◆ Task item: Leaving out the pictures, transcribe all of the records faithfully.

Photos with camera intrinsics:
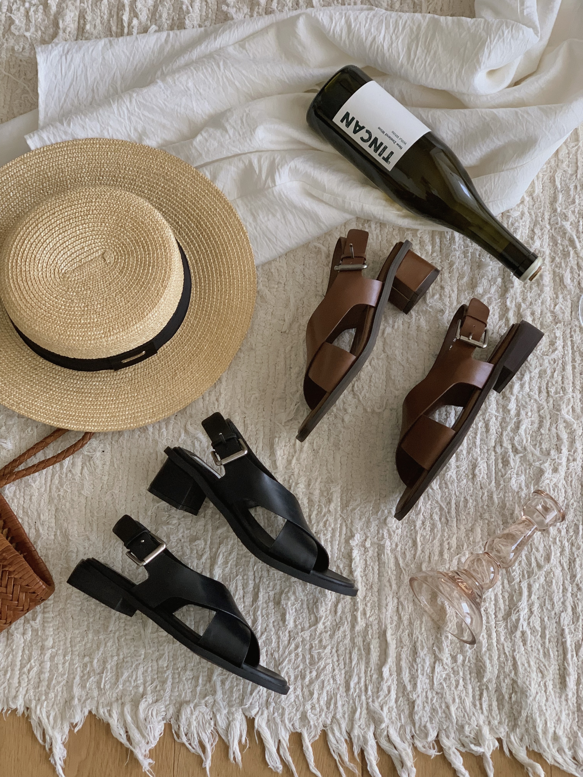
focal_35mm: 52
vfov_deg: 36.8
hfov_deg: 28.0
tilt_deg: -78.5
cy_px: 388
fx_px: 1168
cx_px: 292
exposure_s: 1/69
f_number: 2.4
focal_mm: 6
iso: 125
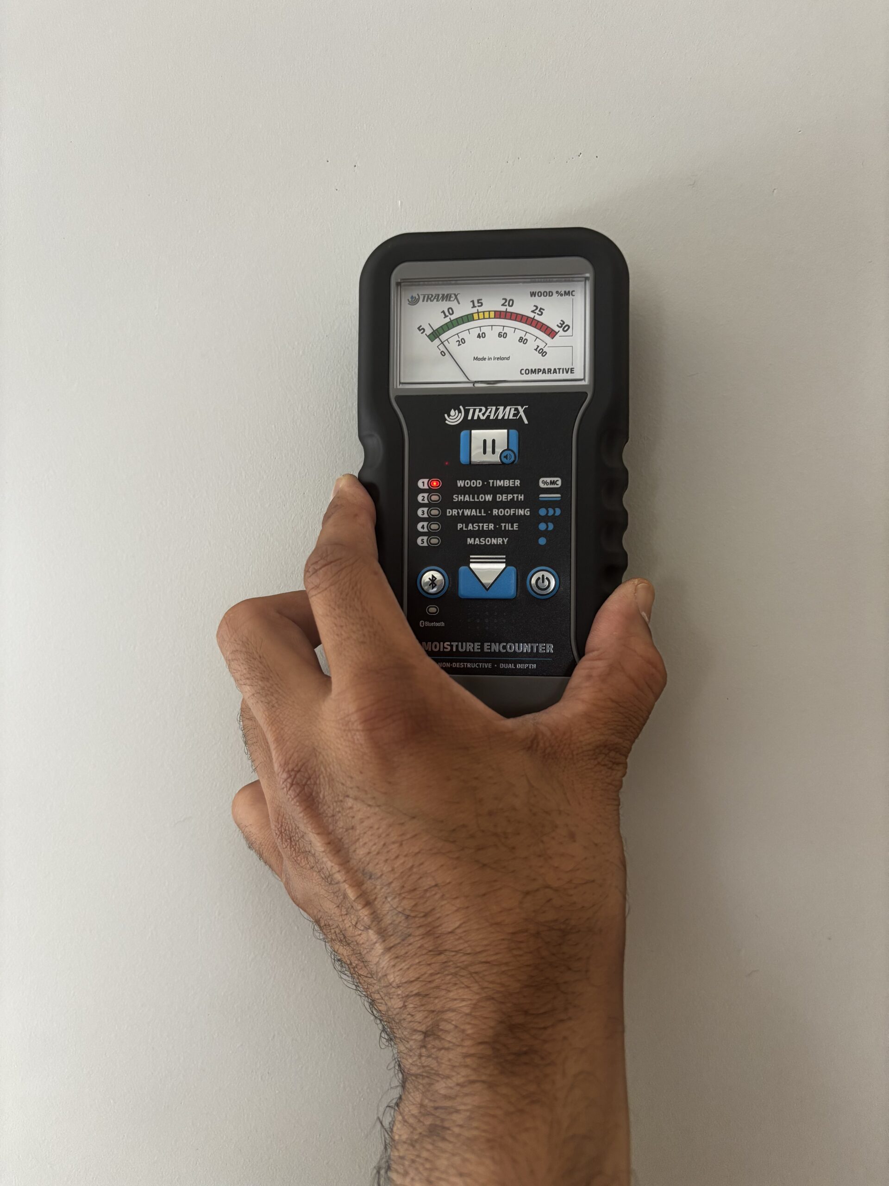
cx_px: 444
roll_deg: +1.0
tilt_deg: +4.2
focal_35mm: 26
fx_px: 890
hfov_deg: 53.1
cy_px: 593
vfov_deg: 67.3
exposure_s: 1/112
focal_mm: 5.96
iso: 125
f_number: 1.6
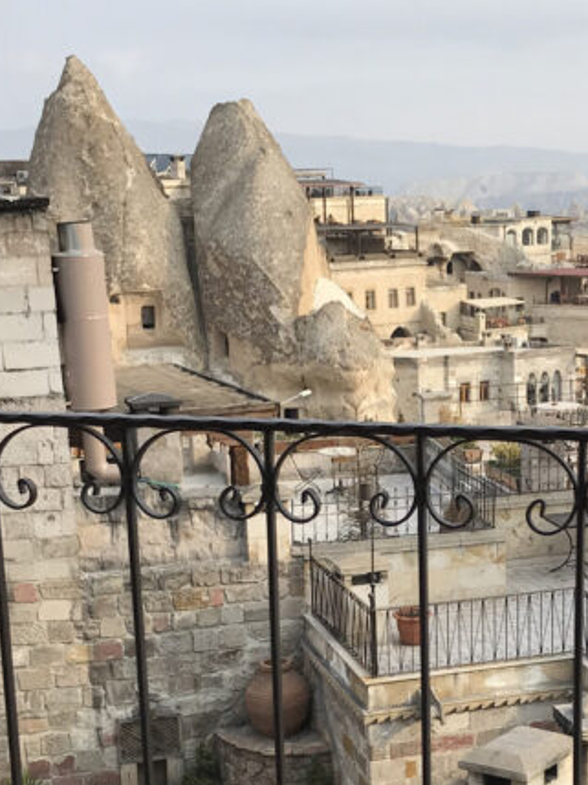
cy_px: 616
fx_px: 1517
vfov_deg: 28.4
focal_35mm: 67
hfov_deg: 21.7
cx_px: 458
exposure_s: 1/1277
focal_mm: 3.99
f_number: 1.8
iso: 20
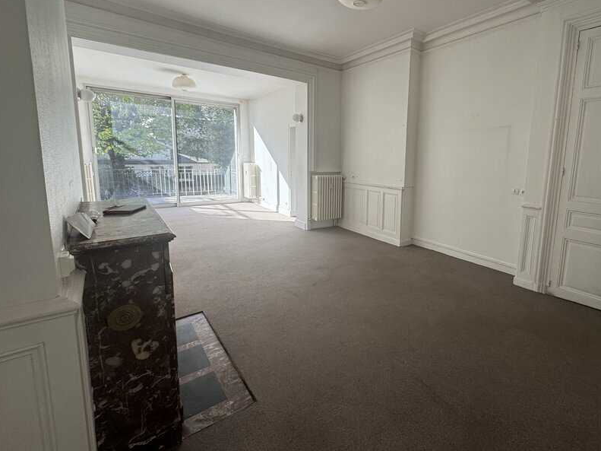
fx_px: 295
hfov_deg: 89.9
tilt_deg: -7.5
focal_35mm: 17
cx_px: 359
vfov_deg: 74.4
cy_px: 195
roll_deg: -0.8
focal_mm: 2.22
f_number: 2.2
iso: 40
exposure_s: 1/224
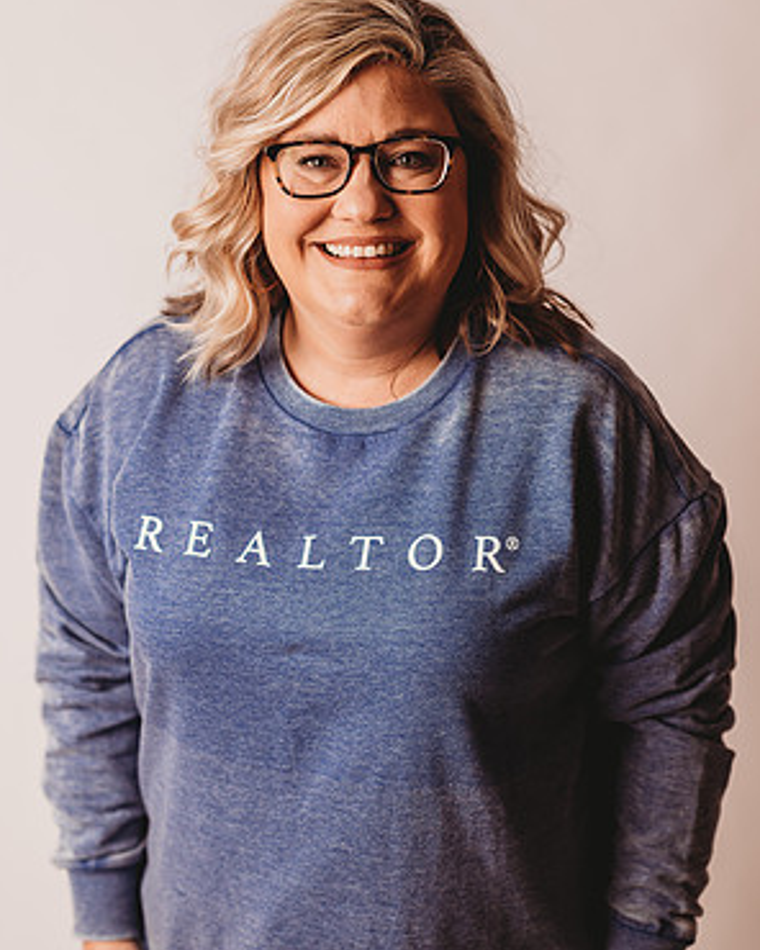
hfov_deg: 15.9
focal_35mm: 97
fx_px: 2727
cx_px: 377
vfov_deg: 19.7
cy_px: 398
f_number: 2.5
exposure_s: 1/160
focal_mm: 85
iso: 100
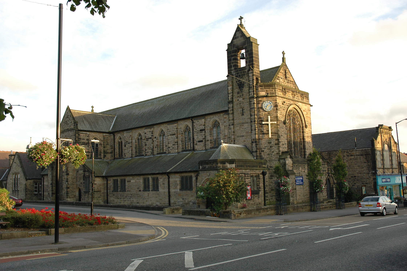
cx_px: 204
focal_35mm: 36
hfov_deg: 53.2
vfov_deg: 36.8
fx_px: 407
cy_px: 136
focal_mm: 24
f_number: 5.6
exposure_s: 1/200
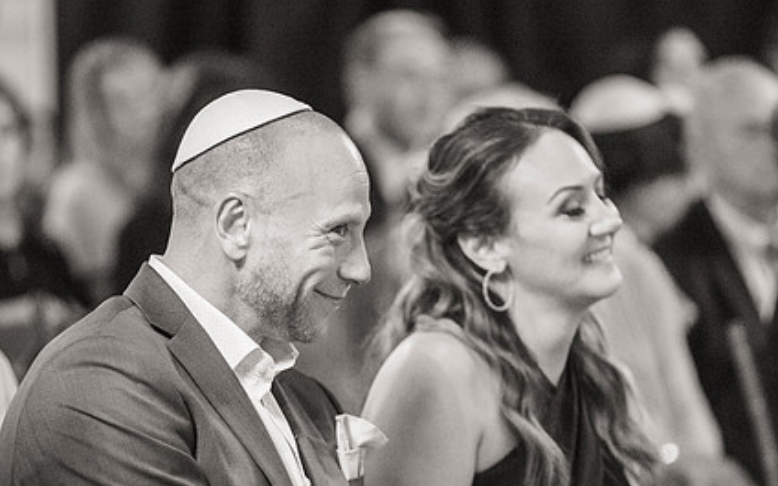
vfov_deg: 5.1
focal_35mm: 258
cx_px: 440
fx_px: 5470
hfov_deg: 8.1
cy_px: 324
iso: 10000
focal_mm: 185
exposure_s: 1/100
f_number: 3.2
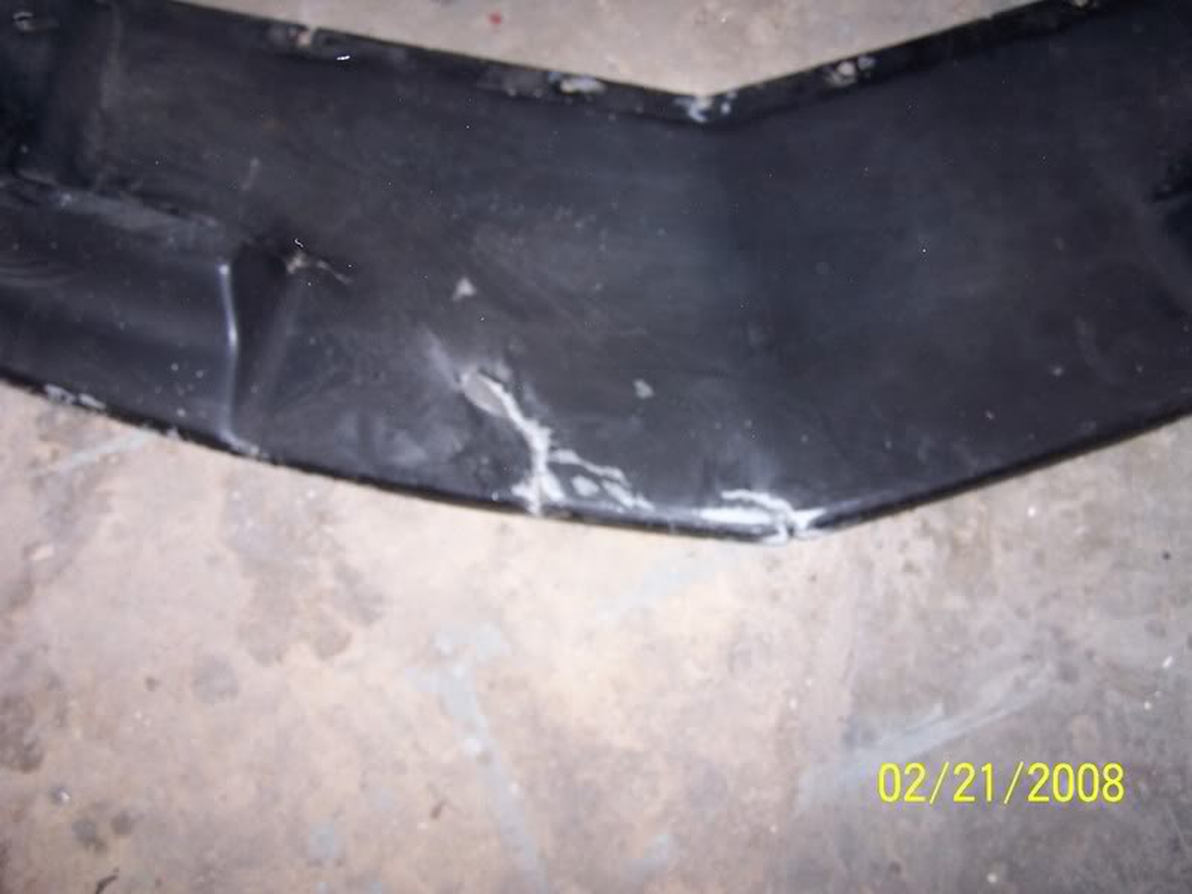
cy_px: 447
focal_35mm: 38
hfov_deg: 49.0
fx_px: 1309
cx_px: 596
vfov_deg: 37.7
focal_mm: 6.3
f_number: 2.8
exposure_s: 1/60
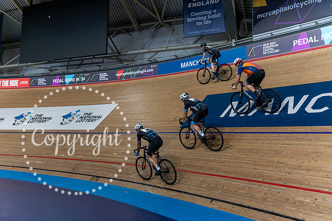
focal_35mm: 32
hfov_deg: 58.7
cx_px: 166
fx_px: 295
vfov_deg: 41.1
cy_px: 110
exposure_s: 1/1000
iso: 2500
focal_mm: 32
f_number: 2.8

◆ Exercise response:
focal_35mm: 52
vfov_deg: 36.8
hfov_deg: 28.0
tilt_deg: -78.5
cy_px: 388
fx_px: 1168
cx_px: 292
exposure_s: 1/69
f_number: 2.4
focal_mm: 6
iso: 125
cx_px: 444
roll_deg: +1.0
tilt_deg: +4.2
focal_35mm: 26
fx_px: 890
hfov_deg: 53.1
cy_px: 593
vfov_deg: 67.3
exposure_s: 1/112
focal_mm: 5.96
iso: 125
f_number: 1.6
cy_px: 616
fx_px: 1517
vfov_deg: 28.4
focal_35mm: 67
hfov_deg: 21.7
cx_px: 458
exposure_s: 1/1277
focal_mm: 3.99
f_number: 1.8
iso: 20
fx_px: 295
hfov_deg: 89.9
tilt_deg: -7.5
focal_35mm: 17
cx_px: 359
vfov_deg: 74.4
cy_px: 195
roll_deg: -0.8
focal_mm: 2.22
f_number: 2.2
iso: 40
exposure_s: 1/224
hfov_deg: 15.9
focal_35mm: 97
fx_px: 2727
cx_px: 377
vfov_deg: 19.7
cy_px: 398
f_number: 2.5
exposure_s: 1/160
focal_mm: 85
iso: 100
cx_px: 204
focal_35mm: 36
hfov_deg: 53.2
vfov_deg: 36.8
fx_px: 407
cy_px: 136
focal_mm: 24
f_number: 5.6
exposure_s: 1/200
vfov_deg: 5.1
focal_35mm: 258
cx_px: 440
fx_px: 5470
hfov_deg: 8.1
cy_px: 324
iso: 10000
focal_mm: 185
exposure_s: 1/100
f_number: 3.2
cy_px: 447
focal_35mm: 38
hfov_deg: 49.0
fx_px: 1309
cx_px: 596
vfov_deg: 37.7
focal_mm: 6.3
f_number: 2.8
exposure_s: 1/60
focal_35mm: 32
hfov_deg: 58.7
cx_px: 166
fx_px: 295
vfov_deg: 41.1
cy_px: 110
exposure_s: 1/1000
iso: 2500
focal_mm: 32
f_number: 2.8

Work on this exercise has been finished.